Puis je me suis souvenu toutes ces fois où des gens parlaient dans le dos des autres, ou insultaient un.e inconnu.e dans la rue, dans un commerce, une personnalité publique, et toutes ces fois où, en fait, le respect prenait le bord pour peu.
C’est à ce moment-là que j’ai distingué, dans ma tête, la politesse et le respect. Parce que bien du mépris peut se cacher derrière un gros sourire.
J’ai, aussi, fini par faire une différence entre l’égo et le respect. Parce que finalement, les fois où le respect devenait important, c’était souvent pour bien paraître. Ces fois où nos actions répondent plus à «de quoi je vais avoir l’air» qu’à un réel respect envers l’autre.
Comme j’étais encore assez jeune, huit ou neuf ans, j’ai fait un raccourci où le décorum et la politesse étaient hypocrites. Et je l’ai pensé longtemps. Si j’ai toujours tenu et insisté sur le respect des autres, j’ai longtemps envoyé promener le décorum. Le respect que je veux témoigner aux gens, je veux qu’il soit de fond et non de façade.
Je témoigne, ou du moins, j’essaie, de présenter le même respect à tout le monde. Que tu sois un commis de dépanneur ou un ministre, que tu sois une autrice ou une pdg, je m’en fiche, j’agis de la même façon, avec la même déférence. Tout le monde est digne de facto – ou a priori.
À mes yeux, il est troublant de voir dans la parure d’une personne un manque de respect envers autrui. Costume ou pas, vouvoiement ou tutoiement, langage soutenu ou familier, bienséance ou vulgarité, tout ça n’est pas une attaque envers les autres, c’est juste une manière d’être, qui parfois relève de la personnalité, parfois de l’éducation, parfois de l’environnement social et autres.
Ce qui est un manque de respect, c’est de couper la parole, c’est de ne pas écouter, c’est de ne pas considérer, c’est de ne pas prêter attention, c’est de voler, c’est de piler dessus, c’est d’injurier, c’est de rabaisser.
Je n’aime pas les catégorisations, mais reste que dans ma vie, j’ai vu plus de respect de fond dans les milieux modestes que chez les élites. Les élites ont un beau respect de façade, mais l’étiquette ne réussit pas à cacher le mépris derrière les mots, derrière les regards, derrière les gestes.
Si bien que j’ai pendant quelques années eu des préjugés envers les personnes qui projettent cette image élitiste.

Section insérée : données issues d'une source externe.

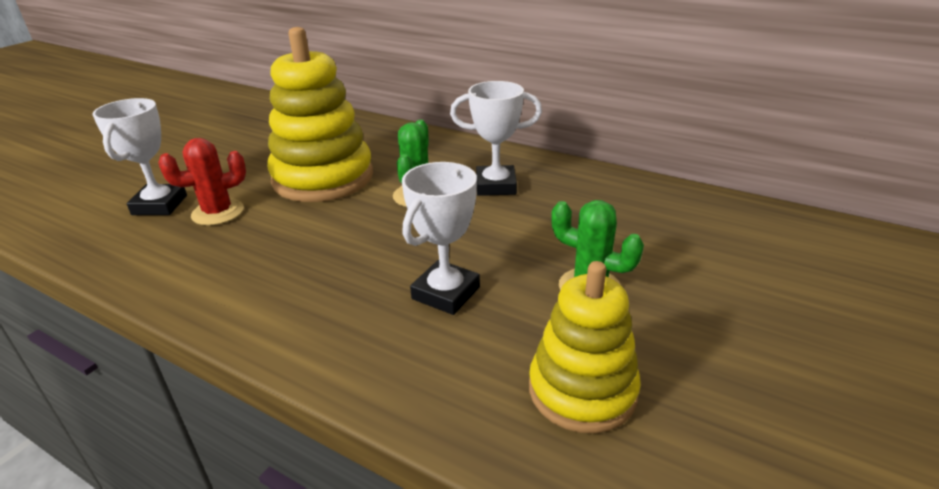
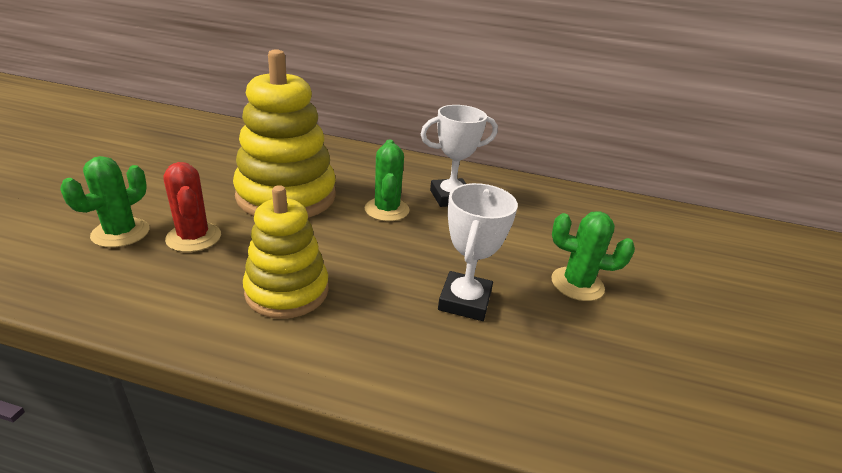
camera: 20 degrees left, 0 degrees up
(159, 205) = (120, 233): white trophy -> green cactus
(218, 212) = (193, 237): red cactus -> red cactus turned 75 degrees counterclockwise
(582, 390) = (623, 376): yellow stacking toy -> yellow stacking toy (287, 291)

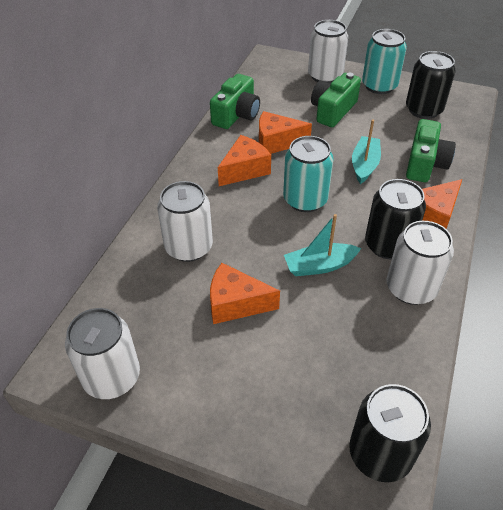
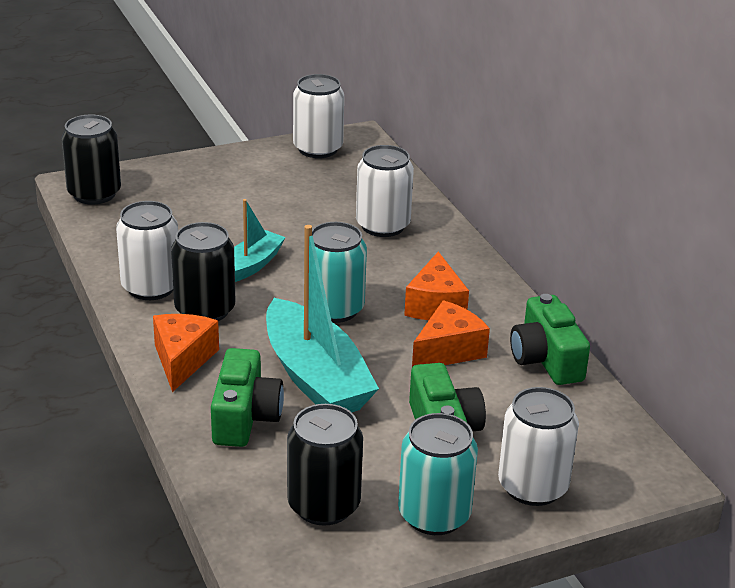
camera: 135 degrees right, 15 degrees down
(236, 304) = (289, 213): orange cheese -> none
(364, 165) = (315, 377): turquoise boat -> turquoise boat, size x1.83
(425, 164) = (245, 417): green camera -> green camera turned 150 degrees counterclockwise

Jusqu’à ce que je connaisse des gens avec un décorum large comme mon bras, mais profondément respectueux, super humains.
Le respect de façade se retrouve partout. À la fin de mon adolescence, ou au début de ma vie adulte, en me tenant avec des gens avec qui je pensais partager des valeurs égalitaires, j’ai vu une autre forme de respect de façade. Des gens qui vont faire de grands discours de justice sociale… mais qui agissent en trous du cul dans leur vie. Je ne parle pas ici d’hypocrisie, mais d’une absence de cohérence entre la vision collective et les gestes quotidiens. Prôner l’équité salariale, mais être macho, par exemple. Un double standard.
Avec le temps, j’ai fini par mettre des nuances dans tout ça. Le respect n’est pas dans le style ou la manière, mais dans l’ouverture et l’inclusion.
Je n’ai toujours pas de complets dans mon garde-robe, mais j’essaie de ne plus m’habiller tout croche juste pour faire un pied de nez au décorum. Ceci dit, ce sera la même chemise «propre», pour autant qu’elle l’est, au bureau, dans un mariage ou pour donner une conférence. #simplicitévolontaire
J’ai toujours de la misère avec le décorum et les protocoles en général, mais je ne me bats plus nécessairement contre. Je peux même dire que certains codes sont utiles. Le décorum a sa place s’il sert au respect, au dialogue, à l’écoute, aux échanges. Si le décorum n’aide pas à ça, il est inutile – et je risque de m’en moquer un peu.
Peu importe notre position face au décorum, il ne faut toutefois pas oublier que se battre pour le garder tel qu’il est n’est pas moins obtus que se battre à tout prix contre celui-ci.